Dopo un po’ il dolore diventò insostenibile e le sue grida disperate attirarono l’attenzione di un infermiere un filino più sveglio, che si affrettò a scambiare la bottiglia della flebo col suo vicino. “Scusi sa, ma all’obitorio sono un po’ distratti. La formalina andava nel cadavere. Il collega ha sessantacinque anni, è diabetico e quasi cieco, e abbiamo una sola infermiera per i due reparti. L’ha vista, no? Nel 1968 era una gran bella ragazza…”. Il giovane brillante svenne, per il dolore e lo spavento. Riprese coscienza quando si sentì tirare con forza una gamba, quella sana per fortuna. No, per fortuna ‘sto cavolo, gli stavano ingessando proprio quella!

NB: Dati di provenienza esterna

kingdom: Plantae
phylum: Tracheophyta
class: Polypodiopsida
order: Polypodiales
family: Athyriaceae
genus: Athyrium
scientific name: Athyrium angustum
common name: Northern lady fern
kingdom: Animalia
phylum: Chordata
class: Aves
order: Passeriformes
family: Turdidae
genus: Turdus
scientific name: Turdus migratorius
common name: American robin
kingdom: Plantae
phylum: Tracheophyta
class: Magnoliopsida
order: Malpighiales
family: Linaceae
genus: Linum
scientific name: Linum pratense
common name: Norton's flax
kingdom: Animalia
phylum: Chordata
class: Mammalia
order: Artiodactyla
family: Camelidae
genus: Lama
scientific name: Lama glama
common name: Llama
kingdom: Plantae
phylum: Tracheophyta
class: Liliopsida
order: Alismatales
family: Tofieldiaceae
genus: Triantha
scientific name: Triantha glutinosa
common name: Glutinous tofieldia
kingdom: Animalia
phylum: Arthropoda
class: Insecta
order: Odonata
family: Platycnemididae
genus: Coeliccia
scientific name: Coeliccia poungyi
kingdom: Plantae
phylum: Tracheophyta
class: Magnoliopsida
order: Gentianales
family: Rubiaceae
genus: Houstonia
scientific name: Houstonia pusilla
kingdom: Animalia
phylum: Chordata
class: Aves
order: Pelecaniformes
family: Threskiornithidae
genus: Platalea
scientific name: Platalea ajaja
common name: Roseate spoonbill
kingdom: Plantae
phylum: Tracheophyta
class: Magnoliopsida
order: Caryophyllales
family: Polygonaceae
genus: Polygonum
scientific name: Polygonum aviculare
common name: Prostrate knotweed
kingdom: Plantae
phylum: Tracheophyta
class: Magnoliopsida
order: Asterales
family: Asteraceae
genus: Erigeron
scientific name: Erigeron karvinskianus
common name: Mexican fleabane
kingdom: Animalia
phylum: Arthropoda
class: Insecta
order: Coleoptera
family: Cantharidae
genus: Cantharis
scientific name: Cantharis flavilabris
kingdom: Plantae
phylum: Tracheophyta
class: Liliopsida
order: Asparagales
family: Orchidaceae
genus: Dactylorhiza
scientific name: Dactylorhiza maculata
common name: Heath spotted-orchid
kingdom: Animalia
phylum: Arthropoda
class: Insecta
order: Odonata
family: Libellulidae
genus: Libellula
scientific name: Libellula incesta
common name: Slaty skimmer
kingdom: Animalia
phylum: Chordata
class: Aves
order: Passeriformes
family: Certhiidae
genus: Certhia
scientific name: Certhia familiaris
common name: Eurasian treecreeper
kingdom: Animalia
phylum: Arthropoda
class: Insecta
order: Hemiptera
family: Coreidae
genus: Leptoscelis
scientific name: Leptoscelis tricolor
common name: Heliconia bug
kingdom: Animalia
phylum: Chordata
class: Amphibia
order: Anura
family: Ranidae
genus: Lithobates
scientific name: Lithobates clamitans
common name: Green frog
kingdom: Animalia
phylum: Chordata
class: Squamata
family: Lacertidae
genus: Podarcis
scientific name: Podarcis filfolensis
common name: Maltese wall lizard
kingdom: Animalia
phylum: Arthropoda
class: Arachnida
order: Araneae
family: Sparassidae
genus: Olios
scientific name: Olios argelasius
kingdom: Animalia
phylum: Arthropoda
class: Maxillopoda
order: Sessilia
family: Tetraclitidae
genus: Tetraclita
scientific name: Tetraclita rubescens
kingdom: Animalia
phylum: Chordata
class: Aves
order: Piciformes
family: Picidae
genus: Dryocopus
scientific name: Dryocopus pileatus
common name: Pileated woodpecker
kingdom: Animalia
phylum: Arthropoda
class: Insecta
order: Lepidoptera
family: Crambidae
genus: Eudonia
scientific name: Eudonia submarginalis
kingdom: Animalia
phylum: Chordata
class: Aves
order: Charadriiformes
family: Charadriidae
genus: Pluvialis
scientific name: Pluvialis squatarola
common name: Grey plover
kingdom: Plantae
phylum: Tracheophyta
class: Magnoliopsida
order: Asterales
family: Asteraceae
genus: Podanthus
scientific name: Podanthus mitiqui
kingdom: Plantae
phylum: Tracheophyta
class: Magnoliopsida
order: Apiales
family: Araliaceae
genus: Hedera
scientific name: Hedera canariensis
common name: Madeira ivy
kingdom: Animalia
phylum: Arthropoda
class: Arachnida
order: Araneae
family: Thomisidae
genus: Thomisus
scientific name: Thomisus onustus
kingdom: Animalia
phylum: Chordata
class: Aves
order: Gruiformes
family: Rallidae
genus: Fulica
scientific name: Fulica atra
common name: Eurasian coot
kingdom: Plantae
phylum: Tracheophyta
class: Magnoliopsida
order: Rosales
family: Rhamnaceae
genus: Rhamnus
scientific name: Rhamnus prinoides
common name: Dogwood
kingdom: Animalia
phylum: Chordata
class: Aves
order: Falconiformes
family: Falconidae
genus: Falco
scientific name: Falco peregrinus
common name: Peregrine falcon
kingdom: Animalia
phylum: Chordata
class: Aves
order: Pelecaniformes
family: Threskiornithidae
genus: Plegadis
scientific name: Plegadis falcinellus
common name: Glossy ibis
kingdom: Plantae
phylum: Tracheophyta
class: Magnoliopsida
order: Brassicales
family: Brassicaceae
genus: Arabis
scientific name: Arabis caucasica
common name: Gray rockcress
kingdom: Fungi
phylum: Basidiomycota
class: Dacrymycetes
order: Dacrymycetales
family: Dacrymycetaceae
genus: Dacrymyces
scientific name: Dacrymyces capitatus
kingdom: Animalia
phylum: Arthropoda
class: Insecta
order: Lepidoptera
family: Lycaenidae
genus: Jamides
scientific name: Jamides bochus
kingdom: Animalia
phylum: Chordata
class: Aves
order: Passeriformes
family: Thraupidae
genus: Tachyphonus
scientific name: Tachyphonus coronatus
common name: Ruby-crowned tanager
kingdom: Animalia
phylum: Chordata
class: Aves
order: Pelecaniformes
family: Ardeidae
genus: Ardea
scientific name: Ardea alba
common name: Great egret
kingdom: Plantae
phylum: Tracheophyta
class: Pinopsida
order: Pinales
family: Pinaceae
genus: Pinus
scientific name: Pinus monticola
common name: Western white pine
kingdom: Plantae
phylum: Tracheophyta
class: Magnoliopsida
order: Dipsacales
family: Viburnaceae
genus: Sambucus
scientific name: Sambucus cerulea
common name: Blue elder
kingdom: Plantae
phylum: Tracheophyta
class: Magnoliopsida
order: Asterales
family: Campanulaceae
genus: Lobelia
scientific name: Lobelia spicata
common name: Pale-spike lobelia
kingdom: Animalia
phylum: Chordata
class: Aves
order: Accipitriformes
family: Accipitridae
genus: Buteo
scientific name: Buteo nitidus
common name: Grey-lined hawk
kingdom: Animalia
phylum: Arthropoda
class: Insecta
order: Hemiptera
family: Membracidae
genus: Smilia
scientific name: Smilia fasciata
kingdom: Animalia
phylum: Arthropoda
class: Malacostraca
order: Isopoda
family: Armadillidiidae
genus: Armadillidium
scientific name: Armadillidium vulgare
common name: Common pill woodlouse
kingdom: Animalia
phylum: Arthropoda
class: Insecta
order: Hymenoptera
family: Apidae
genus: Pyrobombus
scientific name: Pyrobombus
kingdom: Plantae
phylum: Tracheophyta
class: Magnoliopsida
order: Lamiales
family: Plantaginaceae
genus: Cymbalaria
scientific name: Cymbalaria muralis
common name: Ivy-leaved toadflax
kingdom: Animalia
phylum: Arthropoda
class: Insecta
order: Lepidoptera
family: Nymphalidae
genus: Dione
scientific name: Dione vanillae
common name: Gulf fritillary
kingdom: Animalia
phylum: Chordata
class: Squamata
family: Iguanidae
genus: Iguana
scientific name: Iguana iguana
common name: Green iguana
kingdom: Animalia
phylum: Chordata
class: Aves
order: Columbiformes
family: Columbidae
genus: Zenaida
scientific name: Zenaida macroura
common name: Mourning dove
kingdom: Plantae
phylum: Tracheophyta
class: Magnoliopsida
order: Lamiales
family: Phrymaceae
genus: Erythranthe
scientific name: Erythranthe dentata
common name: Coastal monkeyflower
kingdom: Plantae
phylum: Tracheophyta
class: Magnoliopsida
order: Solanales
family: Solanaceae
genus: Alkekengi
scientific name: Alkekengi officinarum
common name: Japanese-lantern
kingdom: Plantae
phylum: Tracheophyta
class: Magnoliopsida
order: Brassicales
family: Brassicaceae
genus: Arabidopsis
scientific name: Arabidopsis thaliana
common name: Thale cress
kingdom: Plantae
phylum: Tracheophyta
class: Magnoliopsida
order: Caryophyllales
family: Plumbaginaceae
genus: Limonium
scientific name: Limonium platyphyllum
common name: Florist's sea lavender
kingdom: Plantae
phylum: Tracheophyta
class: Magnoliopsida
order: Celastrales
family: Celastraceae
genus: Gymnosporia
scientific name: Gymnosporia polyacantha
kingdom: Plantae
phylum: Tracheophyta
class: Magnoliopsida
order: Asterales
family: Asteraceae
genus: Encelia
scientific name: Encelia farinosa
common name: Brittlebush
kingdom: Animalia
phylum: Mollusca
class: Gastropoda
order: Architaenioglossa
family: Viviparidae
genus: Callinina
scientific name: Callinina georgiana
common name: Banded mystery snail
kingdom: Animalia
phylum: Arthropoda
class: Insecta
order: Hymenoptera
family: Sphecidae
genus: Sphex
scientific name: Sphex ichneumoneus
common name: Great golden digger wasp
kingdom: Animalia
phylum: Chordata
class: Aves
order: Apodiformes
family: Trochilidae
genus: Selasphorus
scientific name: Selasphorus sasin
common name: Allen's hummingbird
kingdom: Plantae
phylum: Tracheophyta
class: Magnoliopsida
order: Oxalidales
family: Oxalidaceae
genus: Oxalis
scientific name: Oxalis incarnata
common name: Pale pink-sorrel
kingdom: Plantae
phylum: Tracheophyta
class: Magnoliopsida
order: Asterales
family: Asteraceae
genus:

Il volume delle sue proteste raggiunse finalmente il medico di guardia, una valchiria che avrebbe potuto essere Eva Braun resuscitata dal bunker del Fuhrer. La dottoressa lo squadrò dalla testa ai piedi con un’occhiata che lo gelò, e tirò fuori ago e filo. “Fermo giovanotto, ha una brutta cicatrice sulla guancia, le do qualche punto”. “No per favore signora… scusi, dottoressa… la gamba… la gamba rotta non è quella…” farfugliava il giovane brillante. “Qual è la gamba rotta lo decido io, tesoro, e non farmi incazzare perché ti rompo anche un braccino. E stai fermo se no ti cucio la bocca”.
Così dicendo la valchiria inforcò un paio di occhiali bifocali e per mezz’ora cercò di cacciare il filo nella cruna dell’ago con le dita devastate dall’artrite reumatoide, poi gliela diede su e gli ingiunse di infilare quel cazzo di ago, lui che era giovane e ci vedeva. E con quelle stesse dita gonfie e semiparalizzate gli ricucì un taglio sulla guancia con un punto che sarebbe stato carino su un ricamo tirolese, ma non su una faccia. E poiché la dottoressa era una della vecchia scuola, finita l’opera gli porse pure uno specchietto per rimirarsi.
Il giovane brillante urlò terrorizzato, la cucitura alla Frankenstein deturpava il faccino da putto di cui andava tanto fiero. La dottoressa si mise a ridere sguaiatamente. “Cosa ti aspetti, tesoro? Sono anni che in questo paese di merda si alza l’età della pensione perché “la vita si è allungata”. Ormai l’asticella è oltre al cimitero. E noi vecchi cosa dovremmo fare? Chi può, rimane attaccato al suo posto come una cozza. Chi non può, va a morire sotto a un ponte. Voi non avete capito bene, non è la vita che si è allungata, è la vecchiaia. Però, caro professore, non la sua. No, la sua no. Direi proprio di no.” E sorrise mentre gli ricacciava in vena la flebo di formalina. Per non sciuparla, basta con gli sprechi.